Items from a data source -
"""
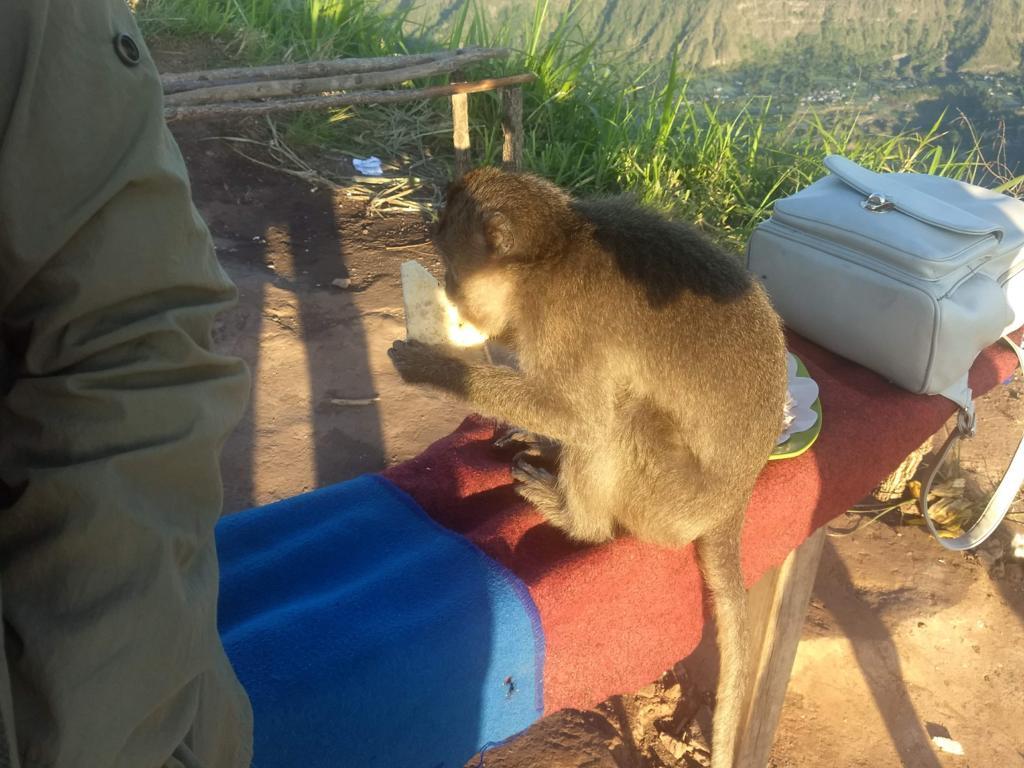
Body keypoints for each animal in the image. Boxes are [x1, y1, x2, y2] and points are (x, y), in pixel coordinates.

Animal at [387, 167, 786, 768]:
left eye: (454, 269)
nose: (453, 296)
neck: (553, 251)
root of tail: (734, 500)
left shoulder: (565, 322)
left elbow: (582, 417)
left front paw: (433, 366)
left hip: (669, 501)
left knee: (619, 416)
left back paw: (582, 522)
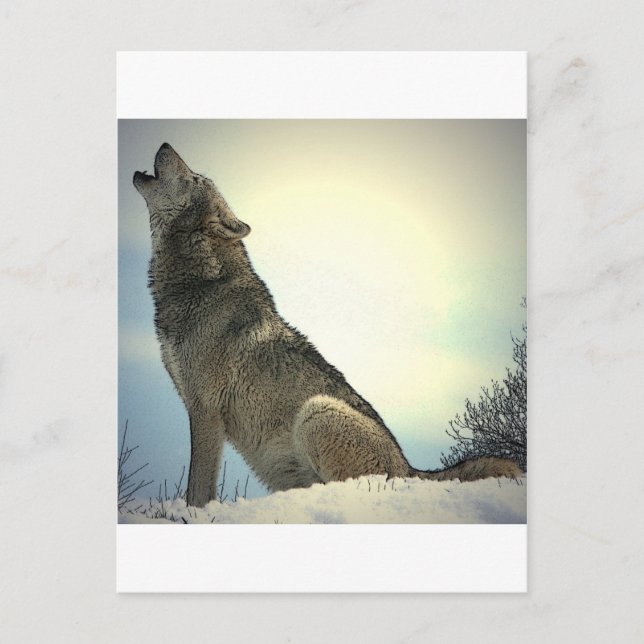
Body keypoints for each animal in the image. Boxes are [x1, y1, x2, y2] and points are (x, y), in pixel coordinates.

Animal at [133, 143, 522, 507]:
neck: (200, 281)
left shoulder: (206, 410)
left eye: (195, 178)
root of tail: (410, 469)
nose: (165, 144)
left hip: (316, 411)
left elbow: (197, 489)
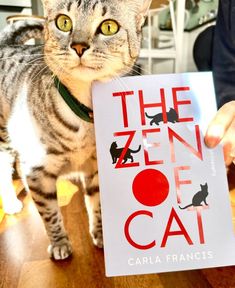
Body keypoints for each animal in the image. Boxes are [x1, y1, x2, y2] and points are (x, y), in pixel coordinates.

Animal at [0, 0, 151, 260]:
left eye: (109, 27)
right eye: (64, 22)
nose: (79, 46)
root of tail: (6, 44)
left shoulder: (97, 170)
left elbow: (97, 207)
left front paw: (101, 236)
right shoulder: (37, 172)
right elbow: (50, 214)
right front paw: (60, 243)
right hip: (4, 139)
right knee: (4, 171)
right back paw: (11, 203)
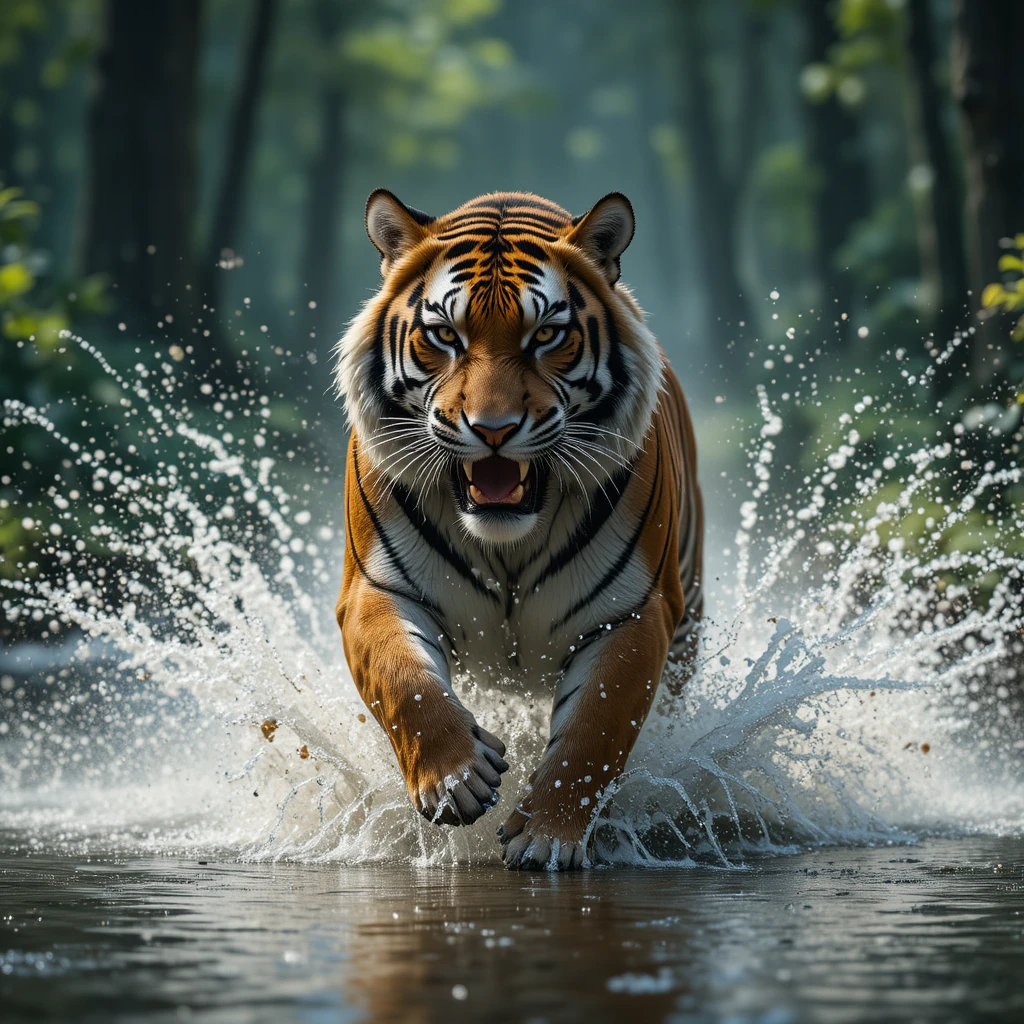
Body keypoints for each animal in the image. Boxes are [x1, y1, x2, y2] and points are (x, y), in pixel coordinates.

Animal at [334, 189, 703, 870]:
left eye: (547, 335)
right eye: (445, 335)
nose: (494, 429)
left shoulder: (633, 611)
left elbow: (596, 728)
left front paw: (547, 838)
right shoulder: (376, 588)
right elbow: (405, 682)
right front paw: (456, 781)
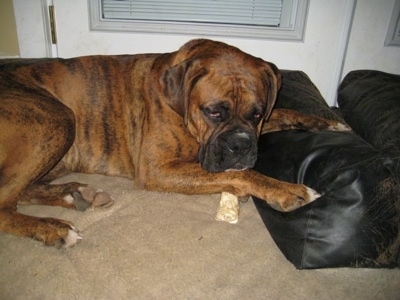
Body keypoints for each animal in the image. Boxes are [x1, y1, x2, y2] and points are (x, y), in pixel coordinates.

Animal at [0, 39, 348, 246]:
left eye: (258, 113)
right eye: (214, 112)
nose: (241, 145)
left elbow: (284, 111)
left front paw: (328, 121)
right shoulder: (158, 170)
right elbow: (242, 174)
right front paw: (287, 191)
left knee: (22, 190)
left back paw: (77, 195)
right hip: (56, 120)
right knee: (6, 202)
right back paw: (54, 228)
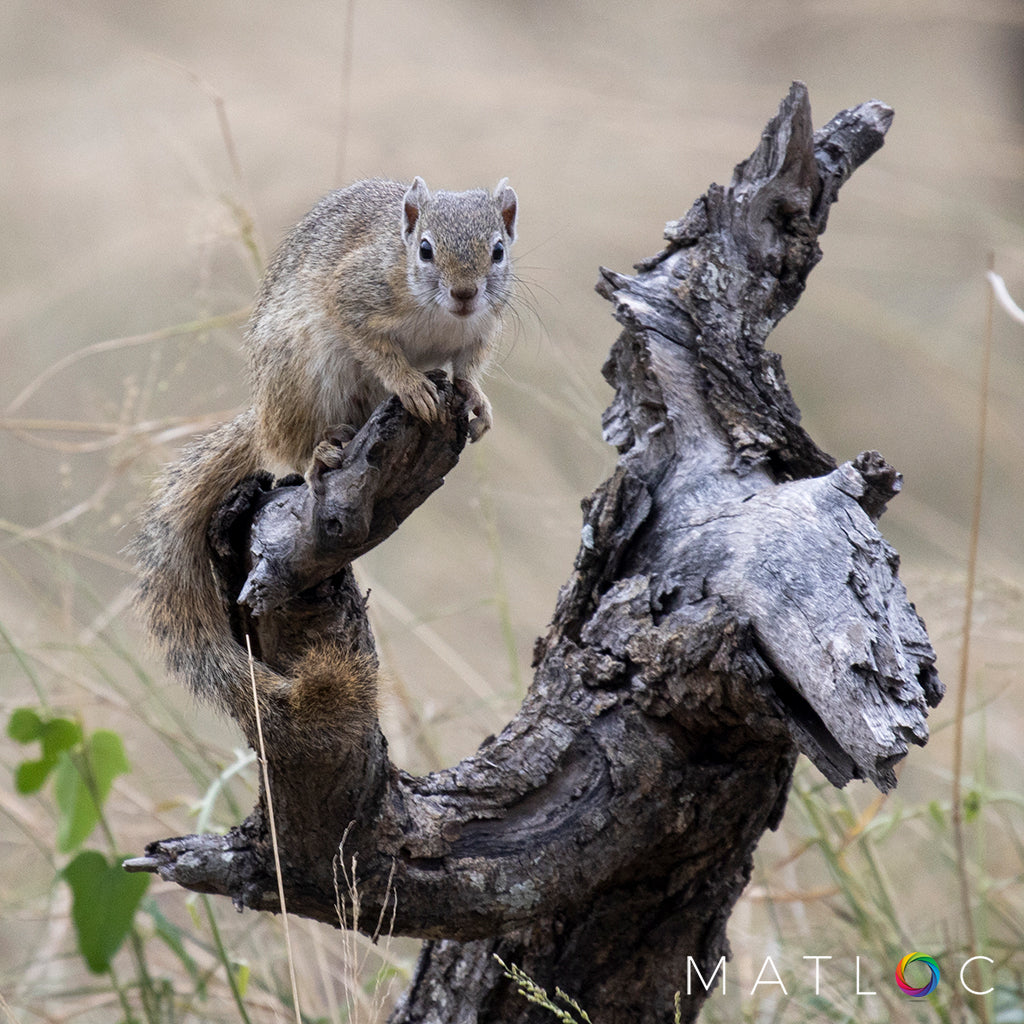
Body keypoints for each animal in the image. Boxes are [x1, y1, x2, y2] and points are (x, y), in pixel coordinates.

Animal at [134, 178, 520, 753]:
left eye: (498, 250)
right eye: (425, 249)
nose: (465, 293)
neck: (439, 316)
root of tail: (263, 414)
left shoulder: (477, 334)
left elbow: (468, 369)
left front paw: (476, 400)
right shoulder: (354, 294)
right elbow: (379, 350)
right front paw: (411, 386)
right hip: (305, 373)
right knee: (290, 448)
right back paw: (324, 450)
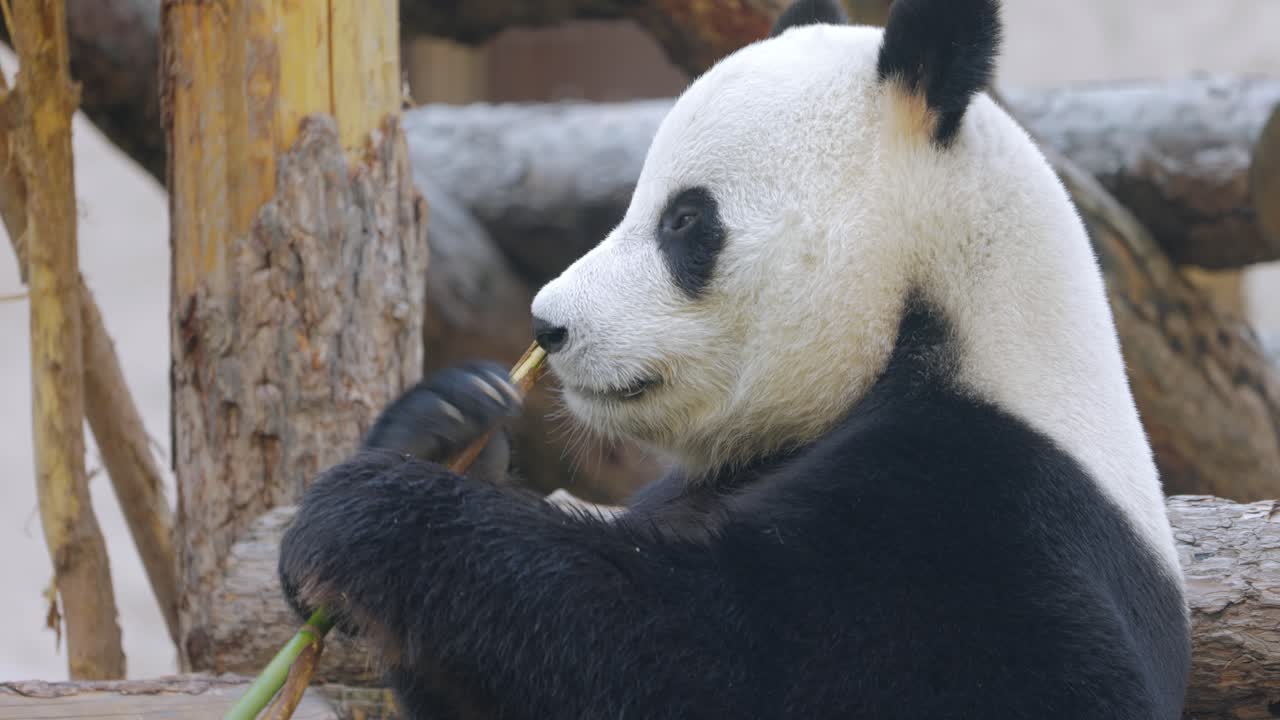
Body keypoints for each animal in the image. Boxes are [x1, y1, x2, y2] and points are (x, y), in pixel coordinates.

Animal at [278, 0, 1192, 717]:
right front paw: (445, 425)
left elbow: (722, 656)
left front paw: (376, 517)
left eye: (685, 220)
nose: (548, 325)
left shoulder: (991, 525)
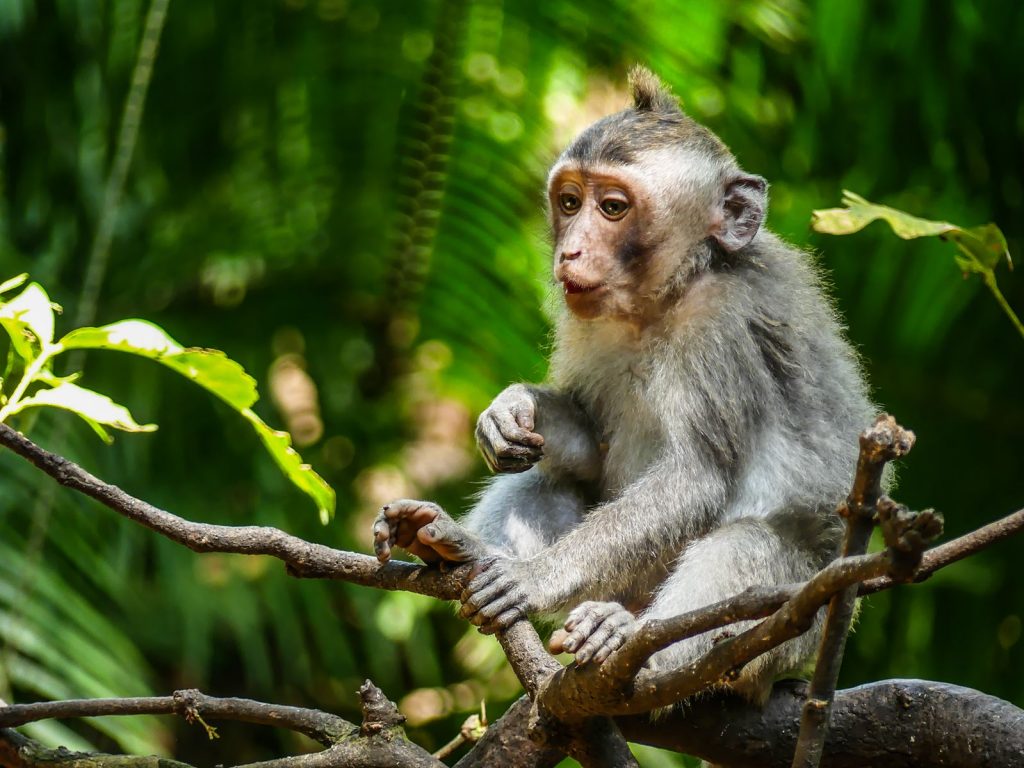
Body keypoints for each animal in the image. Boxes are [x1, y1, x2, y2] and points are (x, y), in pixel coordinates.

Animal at [372, 66, 874, 702]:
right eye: (569, 202)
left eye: (612, 207)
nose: (571, 251)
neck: (665, 299)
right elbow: (589, 446)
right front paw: (514, 408)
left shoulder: (722, 326)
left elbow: (694, 478)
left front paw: (534, 579)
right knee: (551, 477)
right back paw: (460, 544)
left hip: (792, 631)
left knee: (753, 542)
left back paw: (634, 642)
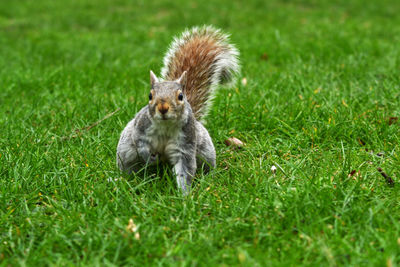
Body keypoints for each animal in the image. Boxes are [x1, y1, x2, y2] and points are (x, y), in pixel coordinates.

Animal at [116, 26, 241, 195]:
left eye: (181, 96)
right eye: (150, 96)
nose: (163, 108)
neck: (166, 126)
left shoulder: (185, 143)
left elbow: (185, 169)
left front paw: (184, 195)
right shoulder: (141, 128)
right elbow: (140, 144)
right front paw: (150, 158)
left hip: (206, 150)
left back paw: (208, 178)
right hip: (125, 150)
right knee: (128, 165)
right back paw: (126, 179)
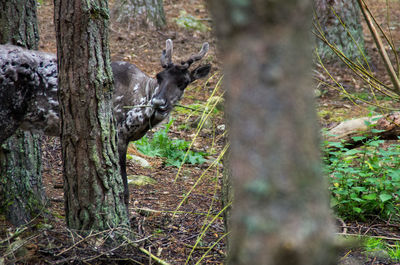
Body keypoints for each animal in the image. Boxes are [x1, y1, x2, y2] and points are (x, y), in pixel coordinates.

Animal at [0, 39, 212, 204]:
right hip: (6, 115)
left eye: (184, 82)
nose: (158, 102)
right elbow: (124, 189)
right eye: (159, 77)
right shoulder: (119, 133)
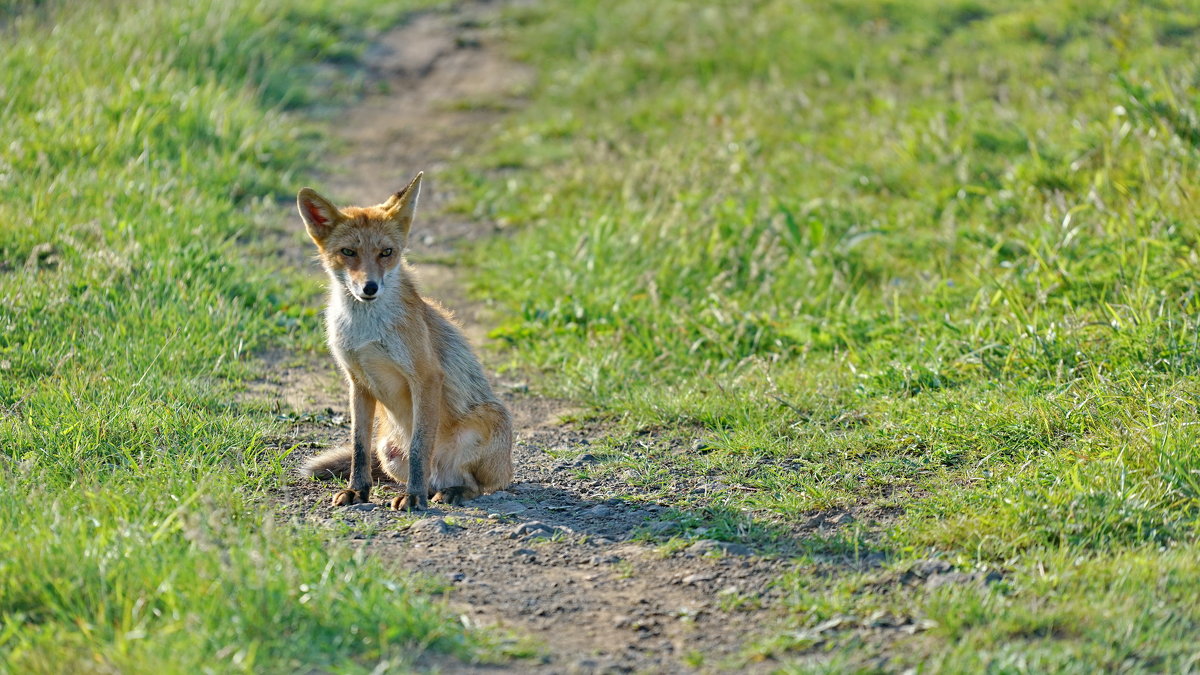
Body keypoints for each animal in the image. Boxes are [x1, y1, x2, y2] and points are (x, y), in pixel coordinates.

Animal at [297, 170, 513, 506]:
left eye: (386, 252)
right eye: (348, 252)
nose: (370, 288)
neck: (366, 332)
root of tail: (440, 475)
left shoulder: (426, 377)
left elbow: (419, 447)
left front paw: (413, 498)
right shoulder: (357, 382)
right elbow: (359, 447)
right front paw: (358, 490)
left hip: (488, 422)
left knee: (478, 485)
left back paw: (447, 492)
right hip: (387, 451)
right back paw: (431, 489)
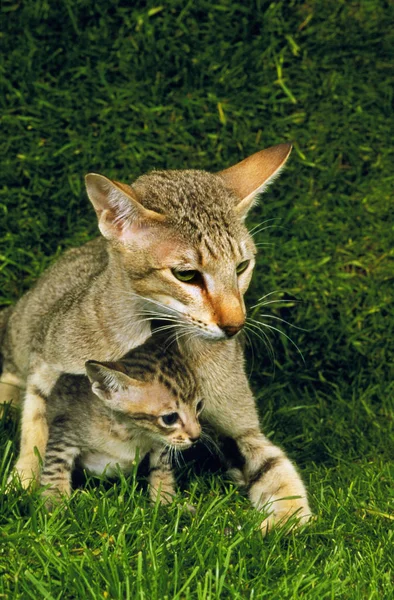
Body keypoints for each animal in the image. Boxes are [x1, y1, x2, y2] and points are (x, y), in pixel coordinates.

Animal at [40, 332, 203, 506]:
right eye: (170, 418)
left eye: (199, 406)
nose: (196, 437)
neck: (130, 433)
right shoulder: (64, 431)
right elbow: (55, 467)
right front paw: (53, 501)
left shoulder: (161, 443)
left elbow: (161, 468)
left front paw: (166, 500)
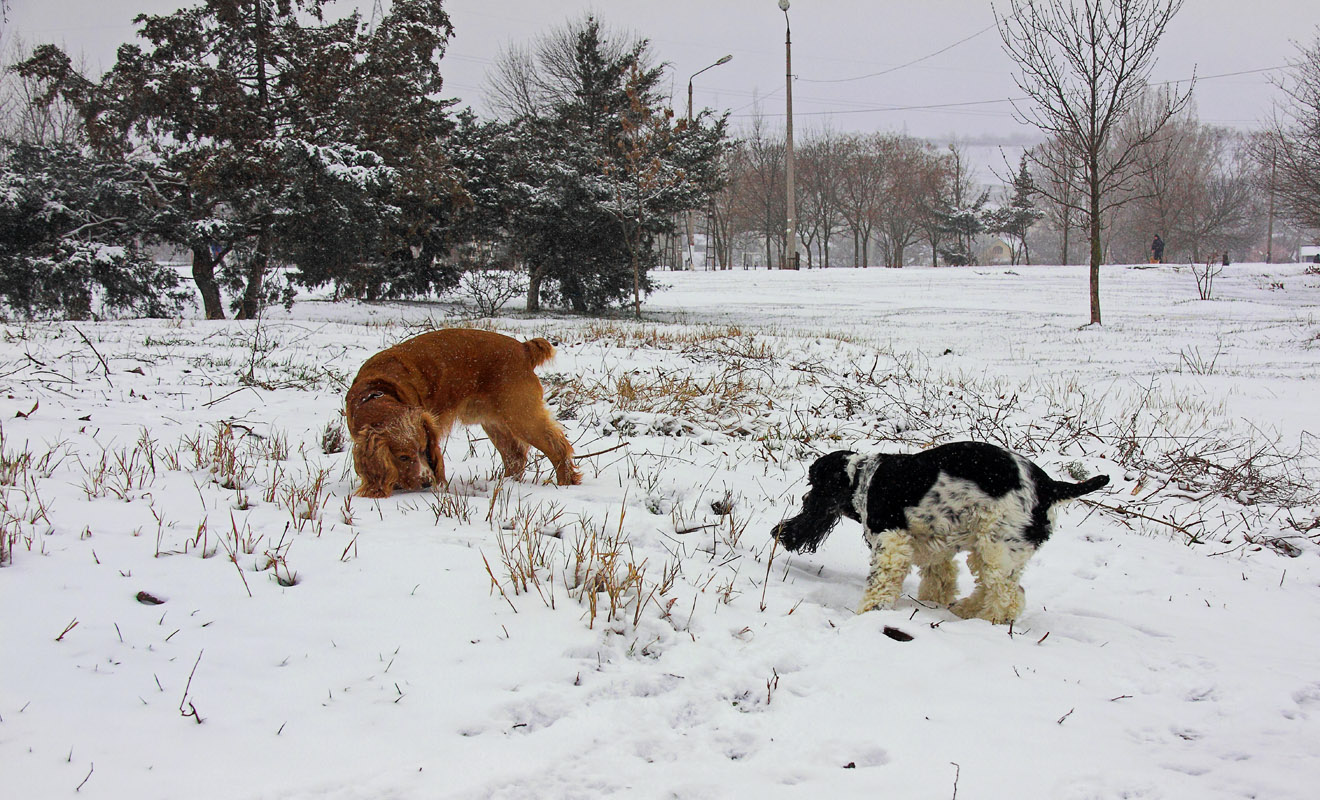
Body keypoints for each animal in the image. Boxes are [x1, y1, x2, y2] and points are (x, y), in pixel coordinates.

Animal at [348, 328, 580, 499]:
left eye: (424, 449)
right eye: (403, 457)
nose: (426, 481)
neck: (376, 391)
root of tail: (523, 348)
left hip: (520, 415)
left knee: (557, 447)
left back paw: (565, 483)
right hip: (494, 422)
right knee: (514, 456)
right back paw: (505, 485)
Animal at [770, 446, 1108, 628]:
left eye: (815, 485)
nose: (780, 532)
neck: (862, 478)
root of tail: (1051, 486)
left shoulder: (891, 542)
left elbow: (881, 582)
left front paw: (868, 613)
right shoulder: (930, 545)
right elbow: (940, 578)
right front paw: (932, 602)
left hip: (998, 547)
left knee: (1009, 596)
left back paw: (988, 621)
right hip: (987, 548)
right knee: (991, 588)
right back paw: (965, 610)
"""
What to produce - Each line above starting at the one holding "right front paw: (358, 490)" and ending at the one holding "left shoulder: (161, 443)" should be set down exactly as it stands, both ends included, with no pictures.

Task solution -
right front paw: (358, 490)
left hip: (488, 422)
left knee: (478, 485)
left back paw: (447, 492)
right hip: (387, 451)
right back paw: (431, 489)
Body keypoints for each animal in the image. Boxes are [x1, y1, x2, y2] and points are (x, y), in pixel coordinates.

Animal at [40, 332, 203, 506]:
right eye: (170, 418)
left eye: (199, 406)
nose: (196, 437)
neck: (130, 433)
right shoulder: (64, 431)
right elbow: (55, 467)
right front paw: (53, 501)
left shoulder: (161, 443)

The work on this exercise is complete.